» **Material provided**
▬▬▬▬▬▬▬▬▬▬

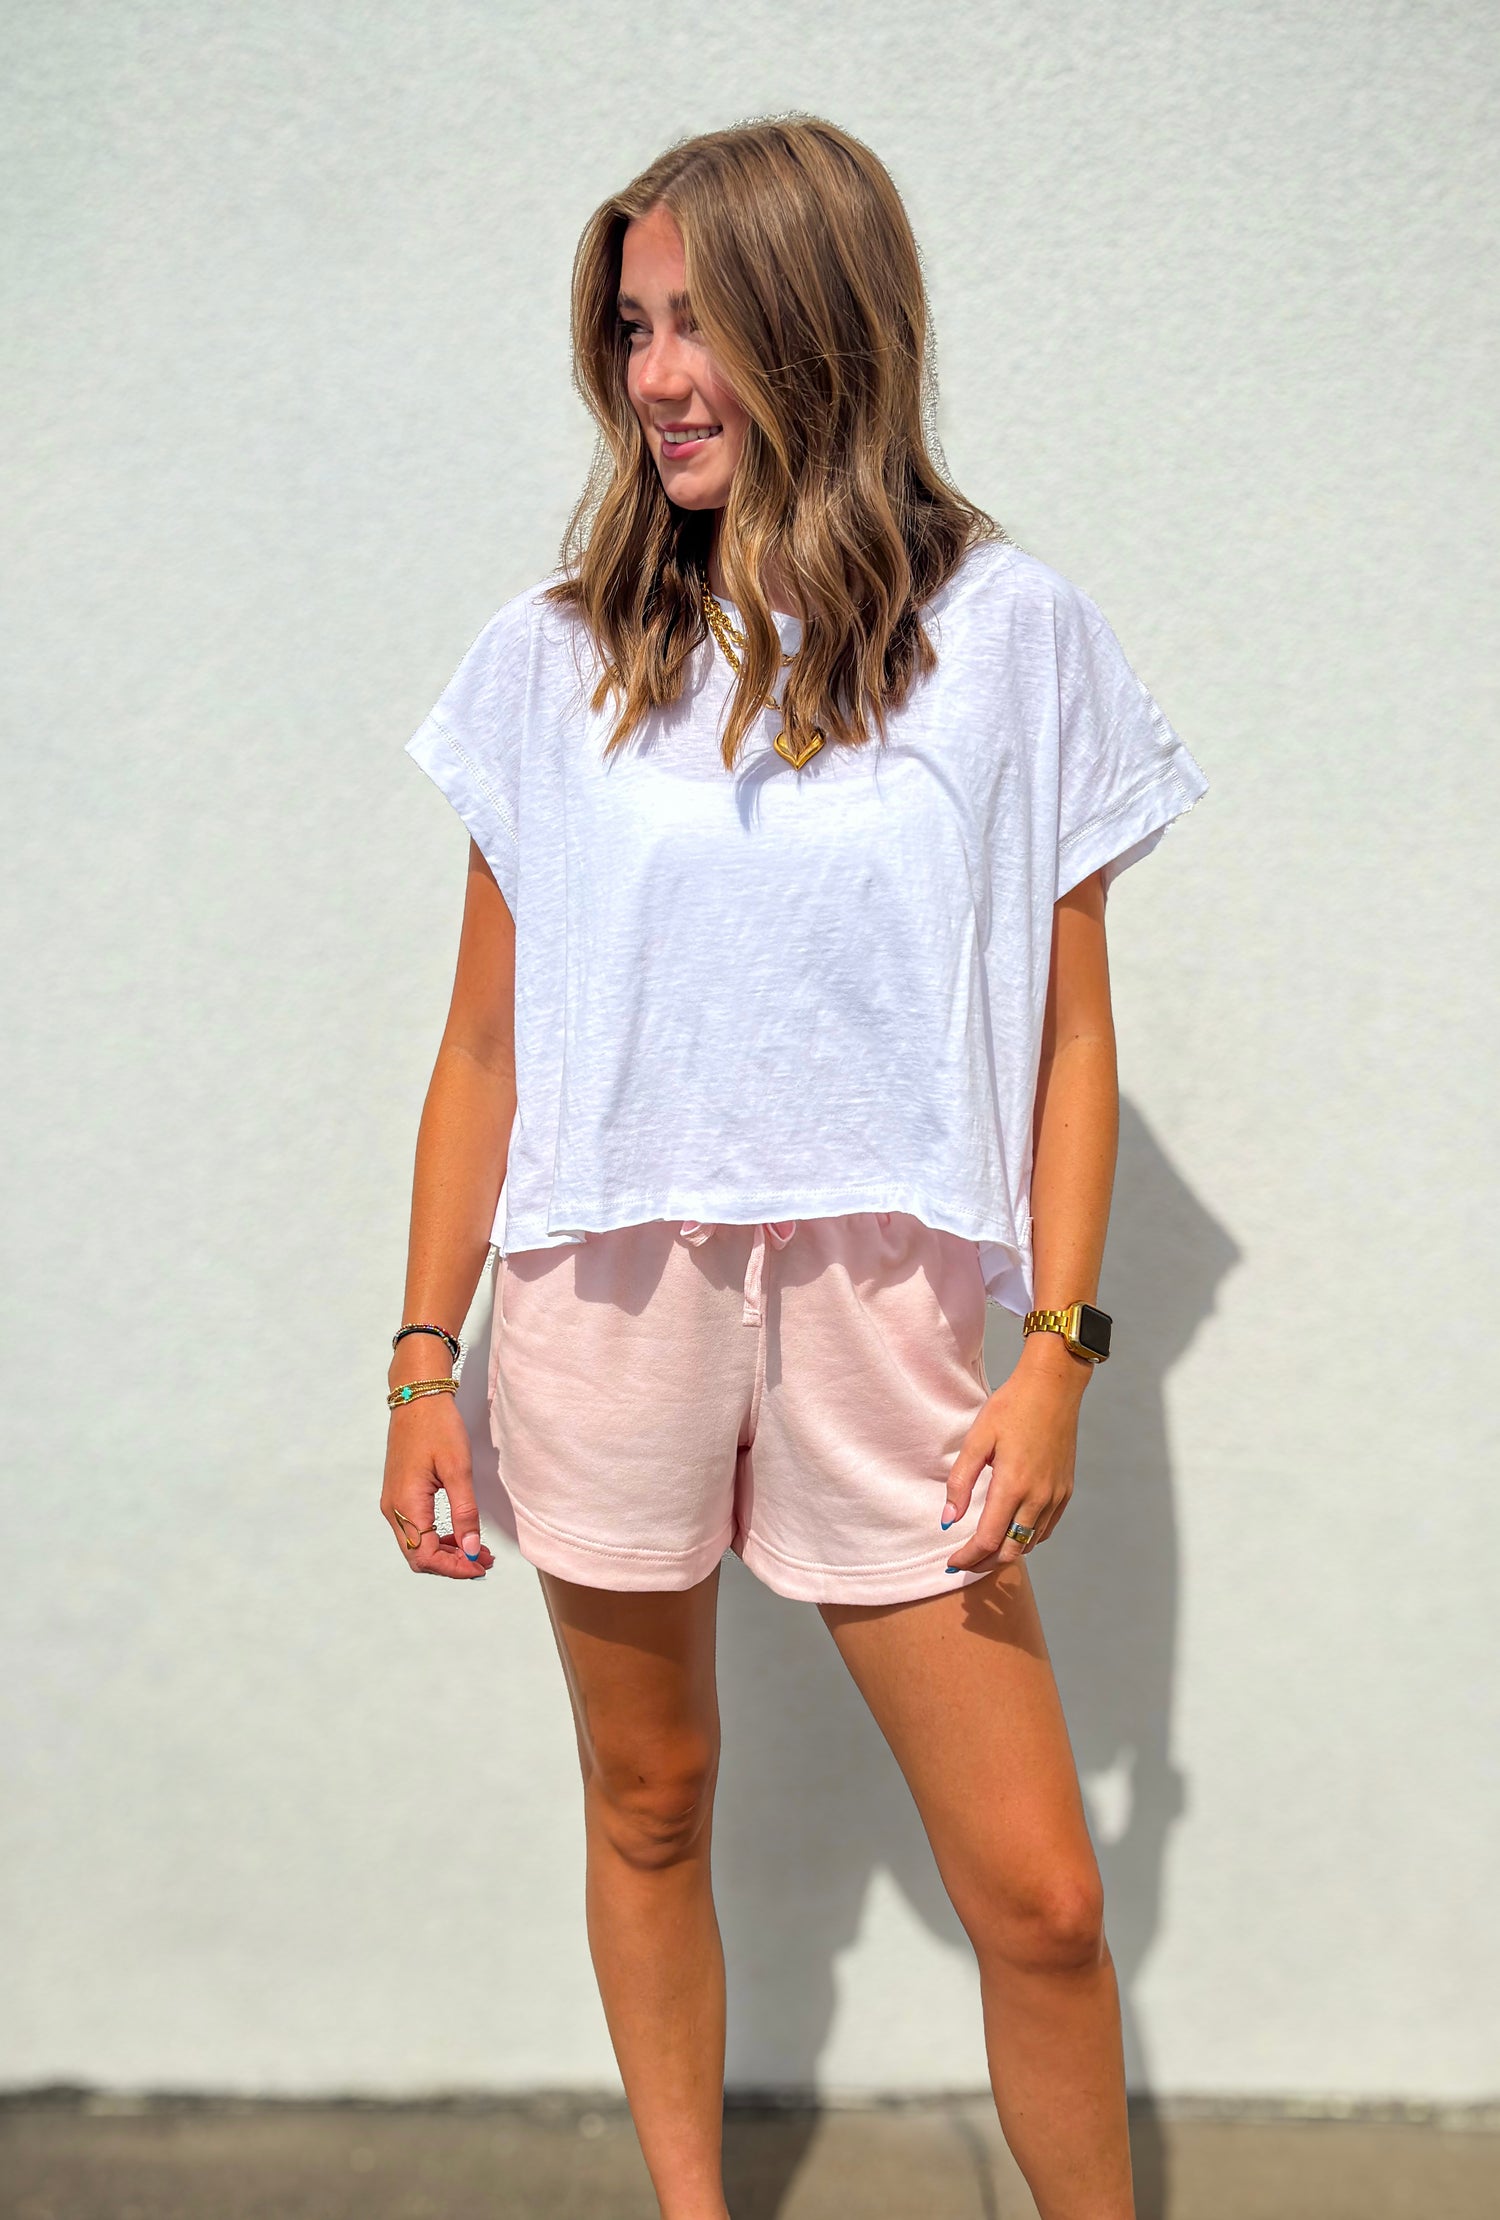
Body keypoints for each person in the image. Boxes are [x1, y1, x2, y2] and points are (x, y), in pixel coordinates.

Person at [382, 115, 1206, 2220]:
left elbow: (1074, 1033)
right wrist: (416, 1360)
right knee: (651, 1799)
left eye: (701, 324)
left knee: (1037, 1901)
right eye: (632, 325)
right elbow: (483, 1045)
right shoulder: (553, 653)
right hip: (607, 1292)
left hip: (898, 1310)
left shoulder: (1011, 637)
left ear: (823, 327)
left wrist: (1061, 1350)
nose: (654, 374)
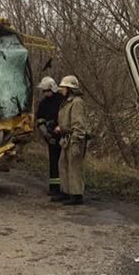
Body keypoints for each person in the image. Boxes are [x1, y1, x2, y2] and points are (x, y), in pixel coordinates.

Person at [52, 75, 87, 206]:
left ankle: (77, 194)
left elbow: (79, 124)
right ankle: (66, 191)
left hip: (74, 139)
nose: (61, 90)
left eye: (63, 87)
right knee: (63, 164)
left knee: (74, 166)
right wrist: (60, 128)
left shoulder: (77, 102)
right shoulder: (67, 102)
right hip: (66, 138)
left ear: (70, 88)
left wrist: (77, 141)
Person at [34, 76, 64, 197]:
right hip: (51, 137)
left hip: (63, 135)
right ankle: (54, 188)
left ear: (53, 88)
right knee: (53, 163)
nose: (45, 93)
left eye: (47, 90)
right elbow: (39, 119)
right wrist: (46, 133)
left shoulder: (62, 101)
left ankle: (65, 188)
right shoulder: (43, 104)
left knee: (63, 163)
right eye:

▬▬▬▬▬▬▬▬▬▬

» **Your objective**
Leave the pictures out and return the rest of the listing exactly.

» **Result**
Body keypoints for each person in the image. Boxes are [x1, y1, x2, y2] and points are (x, y), in pixel coordinates.

Person at [382, 115, 1206, 2220]:
left elbow: (1074, 1033)
right wrist: (416, 1360)
right knee: (651, 1799)
left eye: (701, 324)
left knee: (1037, 1901)
right eye: (632, 325)
right elbow: (483, 1045)
right shoulder: (553, 653)
right hip: (607, 1292)
left hip: (898, 1310)
left shoulder: (1011, 637)
left ear: (823, 327)
left wrist: (1061, 1350)
nose: (654, 374)
Body keypoints for each person in the image. Boxes are [x1, y1, x2, y2] and points are (x, y), in pixel coordinates.

Person at [52, 75, 87, 206]:
left ankle: (77, 194)
left elbow: (79, 124)
right ankle: (66, 191)
left hip: (74, 139)
nose: (61, 90)
left eye: (63, 87)
right knee: (63, 164)
left knee: (74, 166)
right wrist: (60, 128)
left shoulder: (77, 102)
right shoulder: (67, 102)
right hip: (66, 138)
left ear: (70, 88)
left wrist: (77, 141)
Person at [34, 76, 64, 197]:
right hip: (51, 137)
left hip: (63, 135)
right ankle: (54, 188)
left ear: (53, 88)
right knee: (53, 163)
nose: (45, 93)
left eye: (47, 90)
right elbow: (39, 119)
right wrist: (46, 133)
left shoulder: (62, 101)
left ankle: (65, 188)
right shoulder: (43, 104)
left knee: (63, 163)
right eye:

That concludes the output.